Ülkemiz ise bu emperyalistlerin türlü türlü kimliklere bürünmüş işbirlikçileriyle çevrelenmiş durumdadır. Bugün, meclisteki Amerikancı 5’li çete Büyük Ortadoğu Projesi’nin taşeronluğunu yapmaktadır. Bir teki bile, kanlı zalim AB-D emperyalizmine karşı değildir. İktidar hangisinde olursa olsun, AB-D ile ‘müttefik’ olmaktan vazgeçmeyecektir. Geçtiğimiz günlerde Gazze’de yaşanan katliam sonrasında da bu durum bir kez daha gözler önüne serilmiştir. Meclisteki 5’linin tamamı İsrail’e birkaç sataşma dışında AB-D Emperyalizmine ses çıkartamamıştır. Sadece ufak mızıldanmalar gösterebilmişlerdir. Çünkü onlar emperyalizmin koltuk değnekleri olmadan yürüyemez durumdadır.
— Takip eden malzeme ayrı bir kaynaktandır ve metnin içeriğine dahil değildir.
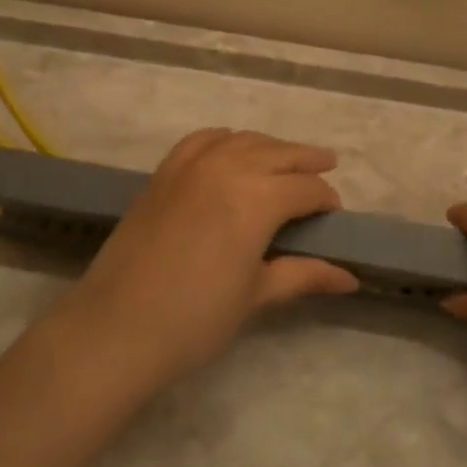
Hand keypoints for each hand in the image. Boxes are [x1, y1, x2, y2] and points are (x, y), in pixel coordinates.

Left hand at [52, 128, 358, 390]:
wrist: (116, 327)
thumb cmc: (195, 319)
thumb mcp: (256, 295)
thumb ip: (304, 274)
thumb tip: (350, 277)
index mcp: (258, 198)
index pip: (306, 188)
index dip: (325, 199)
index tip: (333, 214)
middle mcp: (228, 168)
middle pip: (279, 153)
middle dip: (307, 160)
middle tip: (326, 165)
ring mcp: (192, 164)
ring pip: (243, 140)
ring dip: (270, 147)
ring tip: (285, 159)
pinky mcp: (164, 171)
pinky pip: (202, 140)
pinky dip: (225, 140)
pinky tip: (231, 148)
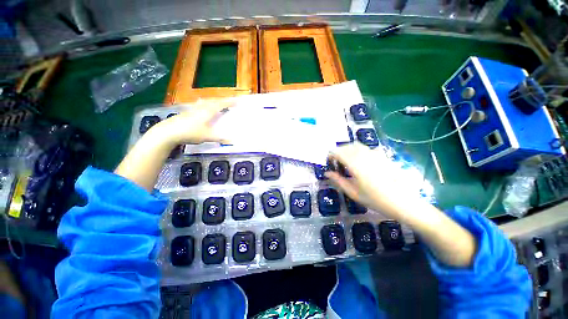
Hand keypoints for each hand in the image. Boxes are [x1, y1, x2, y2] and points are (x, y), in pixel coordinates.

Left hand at [115, 99, 232, 191]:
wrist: (168, 132)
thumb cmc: (190, 132)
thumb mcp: (207, 136)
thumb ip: (220, 138)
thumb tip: (233, 141)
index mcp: (207, 111)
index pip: (221, 104)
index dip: (230, 102)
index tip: (238, 101)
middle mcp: (201, 108)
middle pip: (214, 101)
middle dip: (223, 101)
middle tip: (229, 102)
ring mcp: (193, 109)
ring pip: (206, 102)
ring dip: (213, 101)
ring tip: (217, 103)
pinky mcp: (187, 112)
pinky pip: (200, 105)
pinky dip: (205, 105)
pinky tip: (202, 107)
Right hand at [325, 142, 422, 219]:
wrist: (404, 203)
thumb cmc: (376, 200)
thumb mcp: (353, 193)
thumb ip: (338, 181)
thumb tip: (327, 173)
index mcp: (355, 165)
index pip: (338, 152)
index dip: (331, 154)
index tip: (328, 160)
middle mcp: (364, 156)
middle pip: (347, 147)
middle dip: (338, 151)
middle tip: (336, 161)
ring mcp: (375, 155)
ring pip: (357, 145)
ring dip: (348, 149)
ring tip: (346, 159)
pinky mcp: (382, 156)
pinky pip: (366, 148)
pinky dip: (358, 151)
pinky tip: (360, 161)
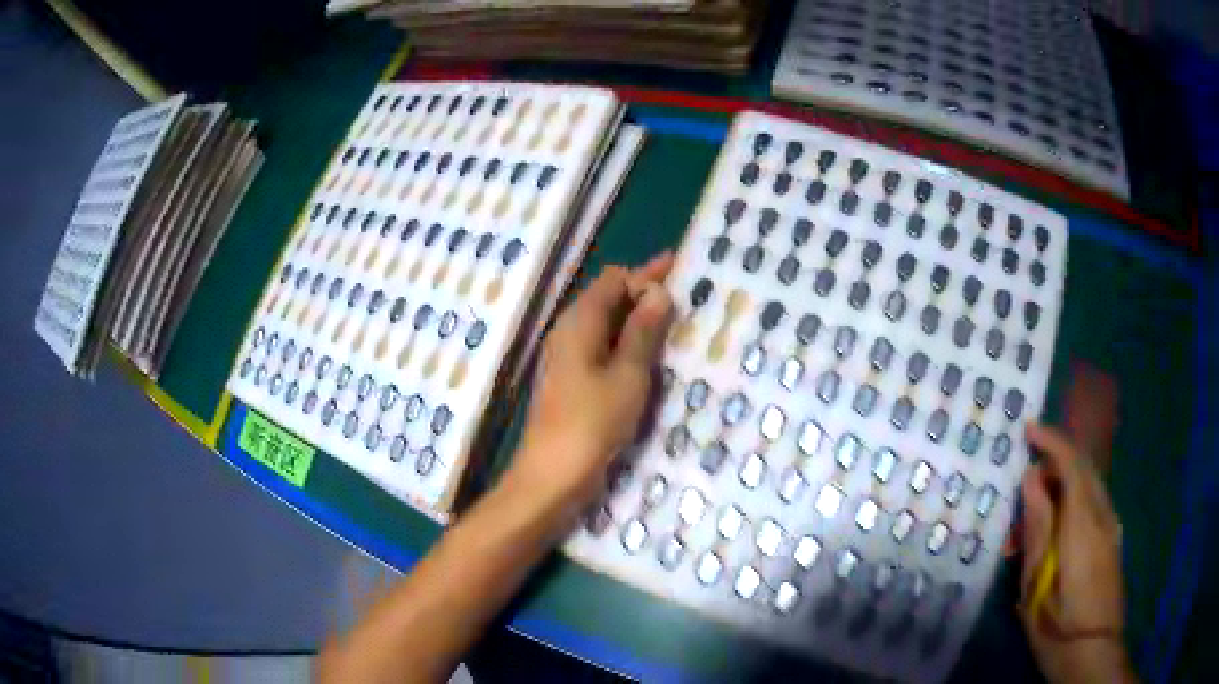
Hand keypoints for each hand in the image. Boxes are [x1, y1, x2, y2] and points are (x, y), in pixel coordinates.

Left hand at [510, 254, 674, 511]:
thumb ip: (643, 331)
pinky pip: (604, 349)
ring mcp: (568, 358)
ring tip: (676, 324)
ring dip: (638, 321)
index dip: (646, 273)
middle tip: (685, 296)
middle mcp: (570, 332)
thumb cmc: (593, 422)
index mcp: (580, 322)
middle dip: (645, 294)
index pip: (614, 279)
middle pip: (609, 299)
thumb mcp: (627, 374)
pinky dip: (628, 345)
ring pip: (607, 325)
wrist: (553, 475)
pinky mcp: (573, 381)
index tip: (680, 271)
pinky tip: (652, 357)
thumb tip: (658, 290)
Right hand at [1019, 422, 1135, 682]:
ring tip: (1039, 500)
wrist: (1093, 650)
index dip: (1051, 439)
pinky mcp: (1113, 540)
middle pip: (1085, 467)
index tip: (1028, 428)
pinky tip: (1060, 522)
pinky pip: (1095, 502)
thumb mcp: (1037, 582)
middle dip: (1058, 455)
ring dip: (1066, 478)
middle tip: (1029, 463)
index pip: (1072, 462)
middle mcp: (1103, 513)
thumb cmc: (1058, 622)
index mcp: (1083, 521)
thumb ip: (1037, 526)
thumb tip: (1031, 478)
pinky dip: (1076, 497)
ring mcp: (1112, 526)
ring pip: (1091, 484)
Yaklaşan baskın seçim de aslında bir düzenbazlıktan ibarettir. Bu seçimin, sonucu ne olursa olsun bizce kazanını çoktan bellidir; ABD ve AB Emperyalistleri. Halkımıza reva görülen her zaman ki gibi ölümlerden ölüm beğenmek olacaktır.
Ancak Emperyalistler ve yerli hainler çetesi şunu bilmelidirler ki; bu hayâsızca gidişe dur diyen,“Vatan aşkını söylemekten korkar hale gelmektense ölmek yeğdir” şiarını benimsemiş bizler de aynı Birinci Antiemperyalist Kurtuluş Savaşımız’da olduğu gibi yeniden Emperyalistleri ve onların yerli işbirlikçilerini vatanımızdan defedeceğiz. Henüz 17 yaşındayken elde silah vatan müdafaasına atılan Hikmet Kıvılcımlı’nın düşünce oğulları ve kızları olarak, ‘Ya İstiklal Ya Ölüm’ şiarını ölünceye dek haykıran Denizler’in, Mahirler’in gerçek devamcıları olarak bu mücadeleyi halklar kurtuluşa erene kadar sürdüreceğiz.
19 Mayıs’ta yakılan bağımsızlık meşalesini elimizden düşürmeyeceğiz. Yeni Sevr’i de parçalayıp atacak, İkinci Kurtuluş Savaşımız’ı da zafere ulaştıracağız!